To load a cistp, local Docker image into Minikube, you use the image load
command. It will copy the image into Minikube’s image store. That image can then be used by the cluster (or to enhance minikube itself).
1minikube image load custom-scale-set-controller:custom
There are multiple other options for
loading and building images in minikube, including building inside of minikube, using ssh
, and deploying a cluster registry. More on that in a moment.
Using the image
Once the image is loaded, it’s ready to be used in a deployment. You can use a traditional Kubernetes deploy or update and deploy a Helm chart. In this case, I’m using ARC which relies on a Helm chart. This requires updating values.yaml
for the ARC controller to set image.repository
to my custom image.
1image:
2 repository: "custom-scale-set-controller"
3 tag: "custom"
If you don’t specify a tag
, ARC will default to using the version associated with the chart. As a result, that value can usually be omitted.
Testing it out
When this Helm chart is deployed, it will create the related Kubernetes resources. That includes downloading and deploying the images specified in the charts (or deployment YAMLs) unless they already exist in minikube. This process makes it easy to test the changes in an isolated minikube environment.
Loading images into a minikube registry
To build and test operators locally often requires working with Helm. This requires an OCI registry. Thankfully, minikube has an addon that can provide a local registry, the minikube registry add-on. Instead of loading the image manually, both it and the Helm chart can be pushed to the minikube registry. That allows testing the deployment process, the packaging, and the image in a single environment.

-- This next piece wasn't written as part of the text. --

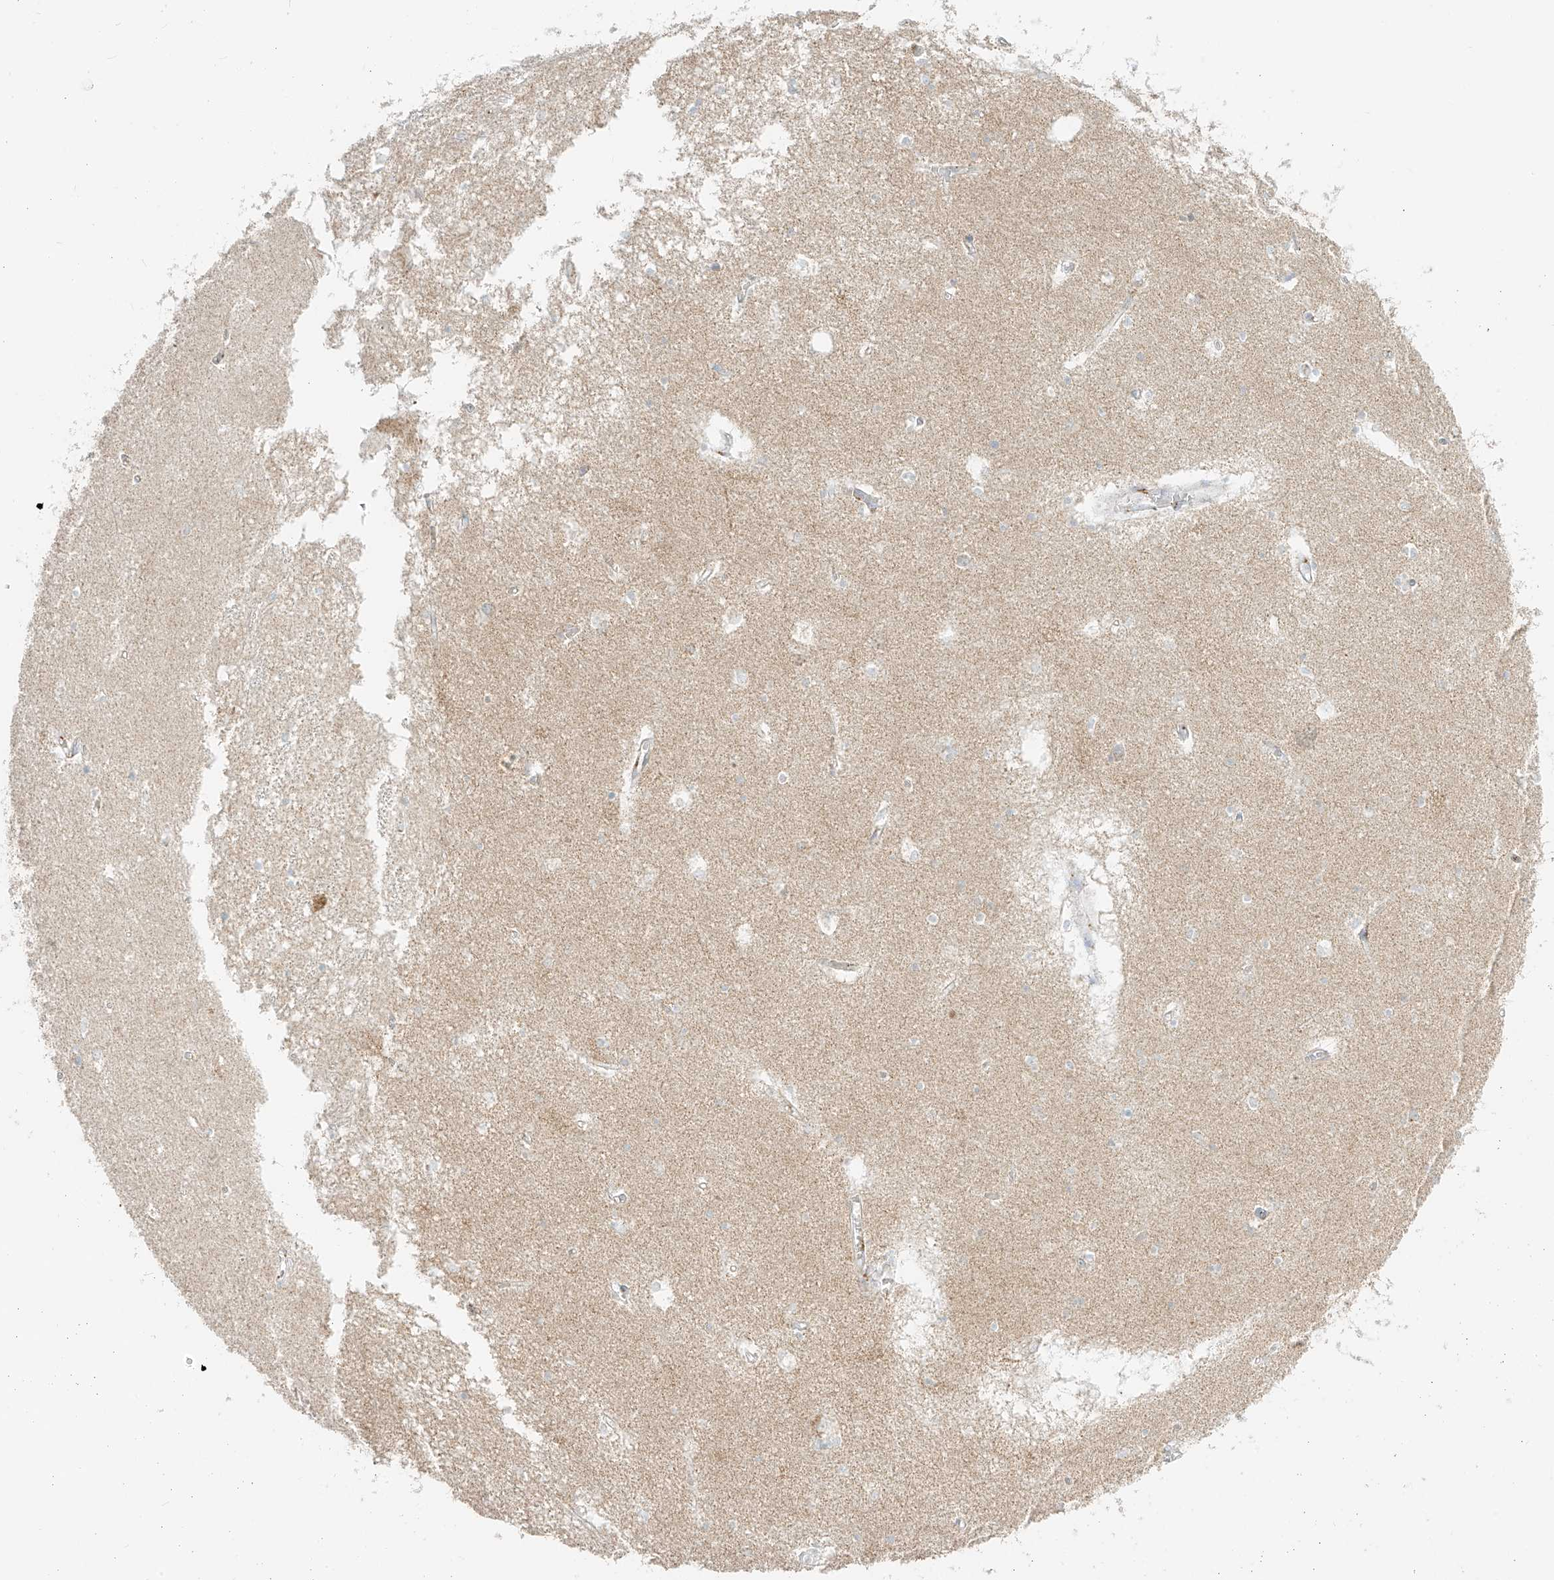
{"staining": {"intensity": "negative", "quantity": "none", "location": "none"}, "tissue": "hippocampus", "cell_type": "Glial cells", "image_type": "normal", "snomed": [{"axis": "morphology", "description": "Normal tissue, NOS"}, {"axis": "topography", "description": "Hippocampus"}], "caption": "The IHC histopathology image has no significant expression in glial cells of hippocampus. (DAB (3,3'-diaminobenzidine) IHC with hematoxylin counter stain).", "gene": "TMEM87B", "patient": {"sex": "male", "age": 70}}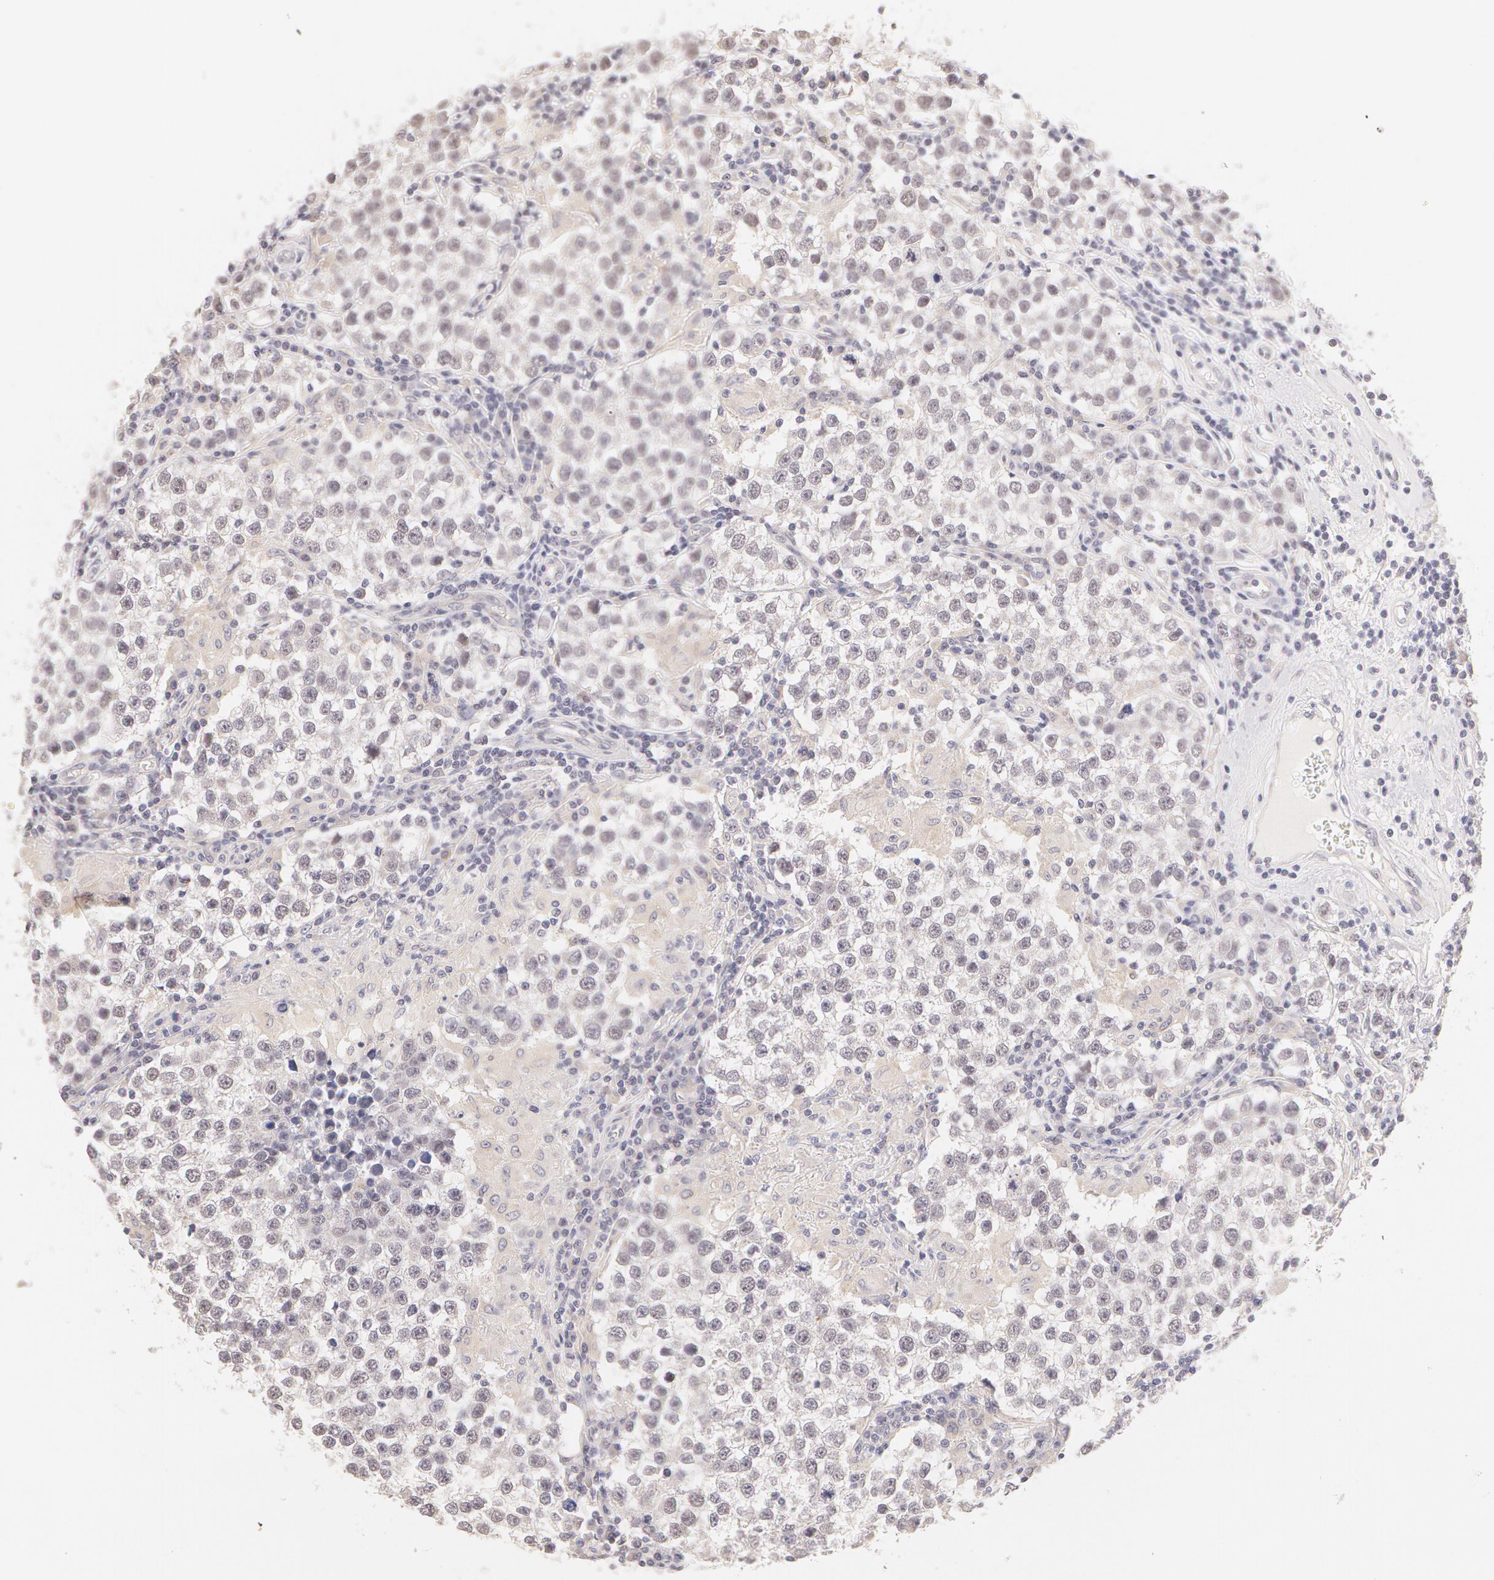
{"staining": {"intensity": "negative", "quantity": "none", "location": "none"}, "tissue": "testis cancer", "cell_type": "Tumor cells", "image_type": "cancer", "snomed": [{"axis": "morphology", "description": "Seminoma, NOS"}, {"axis": "topography", "description": "Testis"}], "caption": "This is a histopathology image of immunohistochemistry staining of testis seminoma, which shows no staining in tumor cells.", "gene": "ZNF597", "patient": {"sex": "male", "age": 36}}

The registry add on requires some configuration. First, you have to start minikube with an additional command line parameter (--insecure-registry "10.0.0.0/24
). This allows it to use and trust the internal registry without a TLS certificate. This won’t work for an existing minikube configuration, so making this change requires deleting any existing minikube cluster.
If you’re working with a Mac or Windows and running minikube on Docker, then you will need to run a socat
proxy. The full details are
here. Since I’m running on a Mac, I just need to run this command to start a proxy:
1docker run --rm -it --network=host alpine ash -c "apk add socat && socat TCP-LISTEN:5000,reuseaddr,fork TCP:$(minikube ip):5000"
The proxy makes localhost:5000
available locally and within the cluster, allowing it to be shared between the two. Next, build the image and push it to the registry. That can be done by tagging it with the localhost:5000
registry and pushing it:
1docker buildx build --build-arg VERSION=0.9.4 -t localhost:5000/custom-scale-set-controller:custom .
2docker push localhost:5000/custom-scale-set-controller:custom
Once this is done, the image can be referenced in minikube as localhost:5000/custom-scale-set-controller:custom
.
Loading a Helm chart into the registry
Of course, this example would not be complete without also considering how to package and push a Helm chart. To do that, you perform the normal packaging process (helm package <path-to-chart>
) and then publish the resulting tarball to the registry using helm push <path-to-tarball> <registry>
.
For example, I want to deploy the gha-runner-scale-set
chart. I also want to specify a version and app version (to override the values in the Chart.yaml). Changing to that directory, I could run:
1helm package . --app-version 0.9.4 --version 0.9.4
2helm push ./gha-runner-scale-set-0.9.4.tgz oci://localhost:5000/helm-charts
This will package the chart and upload it to the minikube registry. I could the refer to that chart using the same OCI URL to deploy to the cluster. For this example: oci://localhost:5000/helm-charts/gha-runner-scale-set
. Since the registry is shared with the local environment, it’s accessible from both the local machine and the minikube cluster.
Conclusion
As you can see, minikube provides several features that make developing and testing charts and images quite easy. In addition, the rich command line provides a lot of control over the environment and its features. If you’re working with Kubernetes, consider spending time to understand this tool and the many features it can provide.